Tenho uma amiga que diante das circunstâncias mais
difíceis costuma afirmar: “E isto também passará!” Pura verdade. Tudo passa.
Nada permanece inalterado. Nada permanece o tempo todo, do mesmo modo, no mesmo
lugar. Inclusive aquilo que gostaríamos que não passasse nunca. Aprendi, embora
tantas vezes esqueça e as circunstâncias me convidem a relembrar, que a ordem
natural das coisas é a fluência, o movimento. O fechamento de um ciclo e a
inauguração de outro.
A natureza, que tem dado claros sinais de
contrariedade com o pseudocontrole dos homens, há séculos dá aulas gratuitas a
respeito disso, com ou sem plateia. É só a gente olhar para as várias feições
da lua. Para o movimento das ondas do mar. Para os diferentes tons do céu num
período de 24 horas. Para a dança da floração das plantas. Para o caminho que a
semente faz até se vestir de fruto. Intimamente, basta olharmos pra nós mesmos,
usando o espelho de fora ou o espelho de dentro.

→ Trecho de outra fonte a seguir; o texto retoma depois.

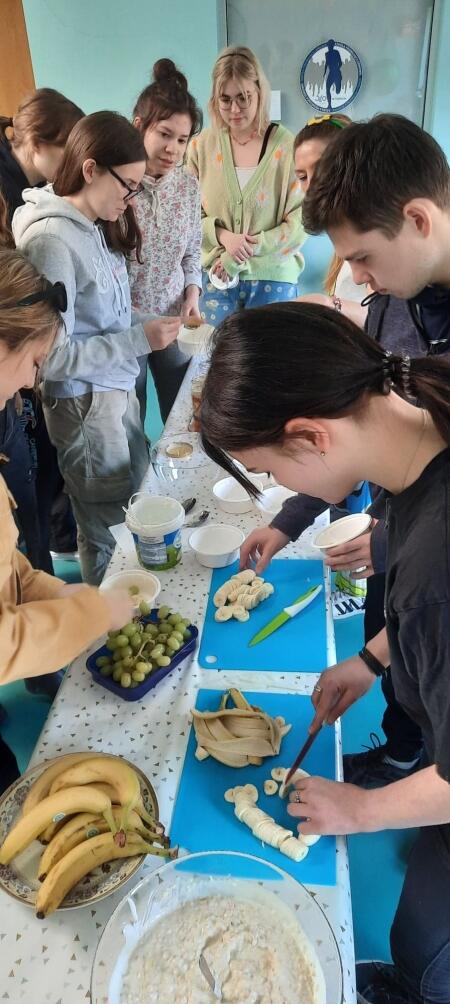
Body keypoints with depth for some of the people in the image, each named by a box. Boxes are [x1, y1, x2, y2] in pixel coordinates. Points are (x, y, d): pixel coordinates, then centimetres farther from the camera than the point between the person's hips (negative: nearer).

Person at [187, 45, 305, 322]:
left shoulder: (288, 147, -4)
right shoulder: (201, 146, 3)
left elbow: (301, 221, -7)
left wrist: (240, 256, -12)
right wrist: (222, 235, -14)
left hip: (274, 279, -1)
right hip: (216, 279, 2)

Durante a nossa jornada temos inúmeras
oportunidades para olharmos nos olhos da morte. Com o tempo, começamos a
perceber que, no fundo, ela não é outra coisa senão um jeito diferente que a
vida arruma para se vestir. Mas, ai, como costuma ser difícil lidar com as
mudanças da nossa própria vida. Como é difícil assumir a morte das coisas,
mesmo as mais moribundas, sobreviventes apenas pelos tubos do apego. Como é
difícil arrumar os armários do próprio coração. Ter coragem para se desfazer
daquilo que já não nos serve e sabemos que não irá mais nos servir. Crenças.
Padrões. Expectativas. Auto-imagens.
Há fases em que somos tocados com tanta rispidez
pelas experiências do nosso caminho, que, muitas vezes, sem sequer percebermos,
trocamos de mal com o riso, com a felicidade, com o compromisso maior, aquele
que temos com o nosso coração. De alguma maneira, geralmente sutil, rompemos
com tudo. Com todos. Principalmente, com nós mesmos. Sentimo-nos muito tristes
e tentamos paralisar o movimento da vida a partir do núcleo do nosso medo.
Fases em que não nos encantamos com mais nada.
Esquecemos o gosto bom das alegrias mais simples. Vedamos nossos olhos à
grandeza do milagre presente em todas as coisas. Agarramo-nos à nossa dor com
tanto zelo que nem o ser mais luminoso e bem intencionado do universo parece
ser capaz de nos dissuadir de soltá-la. Assustados, na tentativa de nos
protegermos de mais dor, ignoramos que a dor maior é a própria estagnação. A
tentativa de interrupção do fluxo. A negação em nos rendermos, outra vez, à
dança da vida.
Nessas fases doídas da caminhada, a gente esquece,
sim, de que tudo passa. Esquece, sobretudo, que precisamos permitir que passe.
E que não há muito o que fazer nesses momentos, senão entregar e confiar, esta
tarefa difícil. Deixar que as coisas morram e abram espaço para o novo. Aceitar
o intervalo da travessia, em que as coisas não têm mais a forma antiga nem
ainda a forma nova. O tempo da crisálida: nem mais lagarta nem voo ainda.
Respeitar a cadência natural das gestações. Lembrar que precisamos ser
delicados e generosos com nós mesmos para atravessar a frente fria até o sol
surgir de novo. Lembrar que tudo é impermanente.